Sadly the Millachip name has died out with the demise of Arthur’s son Willie who died of tuberculosis at Tranquille B.C. at the age of 39, and with the death of Arthur’s brother John in World War One. Called “The Great War”, this conflict wiped out four members of this extended family~John Millachip and his brothers in law, George, Edmund and James Spencer.
We stand in the 21st century with not a lot of first hand stories of what happened in the First and Second World Wars. Those conflicts resulted in over 103,000 Canadian soldiers being killed with wounded soldiers numbering over 227,000. That’s the equivalent of the entire population of the city of Kingston Ontario being wiped out, and a population the size of Abbotsford B.C. being wounded. It was a devastating loss to the economy and to the social fabric of the country.
Richard Zeutenhorst in Arlington Virginia sent me the story of Arthur’s brother John Millachip. John had settled in Canada along with his brother Arthur. John was born in Britain in 1883 and immigrated to Canada in 1911. He had married Sylvia Frederick Webb in Winnipeg in 1911. John joined the Canadian Expeditionary Force for the Great War and was in France in 1915. In 1916 He was reported missing at the Battle of the Somme and his body was never found. His widow Sylvia was an active volunteer in Vancouver and remarried in 1924.
But it was not just Arthur’s brother that died in the First World War.

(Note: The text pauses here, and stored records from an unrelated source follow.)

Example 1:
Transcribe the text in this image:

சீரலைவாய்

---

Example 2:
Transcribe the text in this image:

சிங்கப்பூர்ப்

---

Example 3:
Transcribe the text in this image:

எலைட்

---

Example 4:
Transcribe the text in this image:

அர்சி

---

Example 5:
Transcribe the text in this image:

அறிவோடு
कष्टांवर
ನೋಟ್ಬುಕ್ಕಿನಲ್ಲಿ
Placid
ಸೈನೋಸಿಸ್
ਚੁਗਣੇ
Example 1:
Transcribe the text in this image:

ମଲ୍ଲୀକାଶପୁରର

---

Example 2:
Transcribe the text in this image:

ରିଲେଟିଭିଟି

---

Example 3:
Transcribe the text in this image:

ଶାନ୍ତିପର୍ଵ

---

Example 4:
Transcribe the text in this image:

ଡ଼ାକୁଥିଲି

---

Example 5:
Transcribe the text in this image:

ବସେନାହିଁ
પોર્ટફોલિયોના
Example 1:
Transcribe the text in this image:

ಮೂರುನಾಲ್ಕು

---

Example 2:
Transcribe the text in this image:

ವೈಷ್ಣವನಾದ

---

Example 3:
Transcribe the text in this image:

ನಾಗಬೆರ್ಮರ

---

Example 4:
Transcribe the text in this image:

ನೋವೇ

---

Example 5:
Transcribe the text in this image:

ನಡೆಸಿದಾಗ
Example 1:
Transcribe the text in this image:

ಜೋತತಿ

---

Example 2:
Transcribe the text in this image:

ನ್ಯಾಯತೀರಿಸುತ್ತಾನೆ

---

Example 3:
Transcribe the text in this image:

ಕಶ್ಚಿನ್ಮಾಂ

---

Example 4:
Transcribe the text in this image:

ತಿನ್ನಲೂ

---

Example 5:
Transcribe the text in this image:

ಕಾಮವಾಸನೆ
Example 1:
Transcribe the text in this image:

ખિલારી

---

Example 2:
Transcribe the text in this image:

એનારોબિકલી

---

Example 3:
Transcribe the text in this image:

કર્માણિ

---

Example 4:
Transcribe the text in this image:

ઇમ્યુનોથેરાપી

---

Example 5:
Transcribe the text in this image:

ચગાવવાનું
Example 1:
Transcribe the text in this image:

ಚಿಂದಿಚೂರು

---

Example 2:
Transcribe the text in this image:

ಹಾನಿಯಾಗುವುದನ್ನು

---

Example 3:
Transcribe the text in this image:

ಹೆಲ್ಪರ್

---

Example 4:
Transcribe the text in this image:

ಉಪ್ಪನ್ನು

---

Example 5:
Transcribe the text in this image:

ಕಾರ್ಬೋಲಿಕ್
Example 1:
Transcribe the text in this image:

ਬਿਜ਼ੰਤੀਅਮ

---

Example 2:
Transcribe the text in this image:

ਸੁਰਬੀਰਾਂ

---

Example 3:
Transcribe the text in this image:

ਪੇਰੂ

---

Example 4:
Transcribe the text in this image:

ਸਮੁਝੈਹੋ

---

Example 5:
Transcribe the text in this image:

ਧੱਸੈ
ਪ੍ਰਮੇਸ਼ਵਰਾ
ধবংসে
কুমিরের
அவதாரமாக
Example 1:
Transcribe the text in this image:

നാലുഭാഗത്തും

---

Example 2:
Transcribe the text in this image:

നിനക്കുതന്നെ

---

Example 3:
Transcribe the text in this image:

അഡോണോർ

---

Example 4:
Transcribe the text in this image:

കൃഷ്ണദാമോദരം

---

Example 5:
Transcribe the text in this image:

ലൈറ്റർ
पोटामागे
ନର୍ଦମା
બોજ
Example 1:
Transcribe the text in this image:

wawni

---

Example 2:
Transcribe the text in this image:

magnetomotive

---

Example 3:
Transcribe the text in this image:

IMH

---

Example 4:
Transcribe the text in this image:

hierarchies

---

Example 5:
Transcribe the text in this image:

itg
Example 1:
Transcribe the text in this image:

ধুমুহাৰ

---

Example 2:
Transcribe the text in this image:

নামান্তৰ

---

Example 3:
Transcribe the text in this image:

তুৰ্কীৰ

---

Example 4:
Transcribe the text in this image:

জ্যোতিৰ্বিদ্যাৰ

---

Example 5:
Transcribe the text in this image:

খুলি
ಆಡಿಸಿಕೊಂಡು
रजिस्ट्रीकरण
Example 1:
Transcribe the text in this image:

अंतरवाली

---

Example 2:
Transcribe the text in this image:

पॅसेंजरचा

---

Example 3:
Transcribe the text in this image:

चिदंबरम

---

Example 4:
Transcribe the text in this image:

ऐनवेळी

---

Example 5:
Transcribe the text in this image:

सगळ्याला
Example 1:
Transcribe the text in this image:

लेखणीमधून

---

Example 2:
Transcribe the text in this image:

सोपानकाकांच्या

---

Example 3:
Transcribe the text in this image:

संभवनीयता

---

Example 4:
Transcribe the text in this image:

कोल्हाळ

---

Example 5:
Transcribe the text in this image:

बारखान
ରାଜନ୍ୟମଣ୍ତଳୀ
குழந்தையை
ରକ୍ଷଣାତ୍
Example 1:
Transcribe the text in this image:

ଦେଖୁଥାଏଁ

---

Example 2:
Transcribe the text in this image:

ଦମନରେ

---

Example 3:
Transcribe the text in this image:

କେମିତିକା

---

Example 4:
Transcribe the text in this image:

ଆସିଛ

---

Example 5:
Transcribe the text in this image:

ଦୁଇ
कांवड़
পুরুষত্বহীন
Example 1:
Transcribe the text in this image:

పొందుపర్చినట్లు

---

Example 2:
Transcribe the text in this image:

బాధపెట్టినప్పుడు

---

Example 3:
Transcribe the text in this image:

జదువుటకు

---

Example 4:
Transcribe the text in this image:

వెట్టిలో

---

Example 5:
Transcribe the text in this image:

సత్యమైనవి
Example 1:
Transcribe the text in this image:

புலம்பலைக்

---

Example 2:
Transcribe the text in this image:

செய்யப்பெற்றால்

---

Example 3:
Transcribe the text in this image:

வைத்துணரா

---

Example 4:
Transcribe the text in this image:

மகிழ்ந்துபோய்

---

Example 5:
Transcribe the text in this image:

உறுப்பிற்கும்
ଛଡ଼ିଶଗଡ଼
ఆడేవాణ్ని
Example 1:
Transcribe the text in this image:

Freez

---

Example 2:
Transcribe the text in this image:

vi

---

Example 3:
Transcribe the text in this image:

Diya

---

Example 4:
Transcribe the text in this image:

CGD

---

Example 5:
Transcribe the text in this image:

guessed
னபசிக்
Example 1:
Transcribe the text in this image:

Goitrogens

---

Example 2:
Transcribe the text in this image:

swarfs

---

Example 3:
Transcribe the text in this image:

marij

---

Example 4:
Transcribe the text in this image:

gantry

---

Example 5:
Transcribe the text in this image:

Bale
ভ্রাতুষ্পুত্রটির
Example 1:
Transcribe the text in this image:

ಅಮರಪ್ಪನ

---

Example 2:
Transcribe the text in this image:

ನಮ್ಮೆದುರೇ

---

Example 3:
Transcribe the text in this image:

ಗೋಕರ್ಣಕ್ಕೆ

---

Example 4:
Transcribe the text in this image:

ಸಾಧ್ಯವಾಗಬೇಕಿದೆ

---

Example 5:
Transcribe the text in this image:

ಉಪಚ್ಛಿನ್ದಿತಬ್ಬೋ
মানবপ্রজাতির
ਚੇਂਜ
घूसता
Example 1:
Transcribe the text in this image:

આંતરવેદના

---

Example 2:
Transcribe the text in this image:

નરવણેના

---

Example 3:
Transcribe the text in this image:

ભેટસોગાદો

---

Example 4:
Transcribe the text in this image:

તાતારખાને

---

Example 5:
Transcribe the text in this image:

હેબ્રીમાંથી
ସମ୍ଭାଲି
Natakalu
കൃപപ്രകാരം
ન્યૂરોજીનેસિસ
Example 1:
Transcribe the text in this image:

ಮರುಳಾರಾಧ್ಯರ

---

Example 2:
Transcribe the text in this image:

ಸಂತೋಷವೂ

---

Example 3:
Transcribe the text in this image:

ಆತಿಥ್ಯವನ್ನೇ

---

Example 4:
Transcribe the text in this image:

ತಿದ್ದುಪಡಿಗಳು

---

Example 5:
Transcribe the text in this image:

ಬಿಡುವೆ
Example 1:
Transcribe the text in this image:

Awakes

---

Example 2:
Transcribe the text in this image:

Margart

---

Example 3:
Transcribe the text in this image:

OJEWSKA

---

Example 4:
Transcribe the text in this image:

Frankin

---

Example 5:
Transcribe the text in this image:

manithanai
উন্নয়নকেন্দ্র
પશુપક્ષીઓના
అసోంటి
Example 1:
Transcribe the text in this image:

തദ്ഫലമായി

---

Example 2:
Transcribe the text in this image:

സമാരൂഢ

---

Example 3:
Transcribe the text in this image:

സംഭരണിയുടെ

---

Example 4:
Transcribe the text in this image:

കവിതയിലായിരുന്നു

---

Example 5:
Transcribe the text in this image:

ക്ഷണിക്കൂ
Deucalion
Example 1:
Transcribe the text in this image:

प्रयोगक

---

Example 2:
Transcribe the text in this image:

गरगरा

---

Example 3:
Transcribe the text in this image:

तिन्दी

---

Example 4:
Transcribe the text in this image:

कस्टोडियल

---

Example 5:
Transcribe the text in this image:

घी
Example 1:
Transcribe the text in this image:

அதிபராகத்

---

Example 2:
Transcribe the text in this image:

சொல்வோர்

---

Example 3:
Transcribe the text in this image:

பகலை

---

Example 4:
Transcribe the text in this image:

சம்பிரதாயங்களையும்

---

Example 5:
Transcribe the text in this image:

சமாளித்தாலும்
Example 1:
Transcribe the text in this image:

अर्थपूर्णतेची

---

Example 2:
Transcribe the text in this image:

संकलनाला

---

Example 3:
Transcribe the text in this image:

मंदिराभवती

Arthur’s younger sister Grace Emily Millachip had married Lieutenant George Spencer during the war, in 1915. George survived being torpedoed on a ship in February 1918 only to be fatally wounded on His Majesty’s Ship Iris in the raid on Zeebrugge. He died that day. A month later, his widow Grace had a daughter named Iris, after the ship’s name.
George Spencer’s brother Edmund served with the Royal Field Artillery and was captured and held as a German Prisoner of War at the Giessen camp in Germany. He was released from military service in 1922 and died in 1936.
George’s youngest brother James was just 20 years old when he volunteered for World War One with the Lancashire Fusiliers. He was part of the landing and campaign at Gallipoli in Turkey, where over 500,000 soldiers were wounded and 110,000 soldiers died. James was wounded, recovered and was sent to France in 1918 where he was reported missing in April. He was taken wounded into a German Prisoner of War camp in Limburge an der Lahn, Hesse, Germany and died of his wounds 90 days later.
There is a remarkable film of Iris, who was born in Britain during the First World War and served as a fireman during the Second World War at this link below. It describes in her own voice her life after the death of her father, how she met her husband during the Second World War, and how she settled in Ville Platte Louisiana to raise her own family. Iris passed away in 2009. You can watch the video by clicking this link.
At this time of year when we remember the losses and families that were and are torn apart by conflict and war, this story of resilience and forging ahead resonates clearly. Our job is to honour the way forward.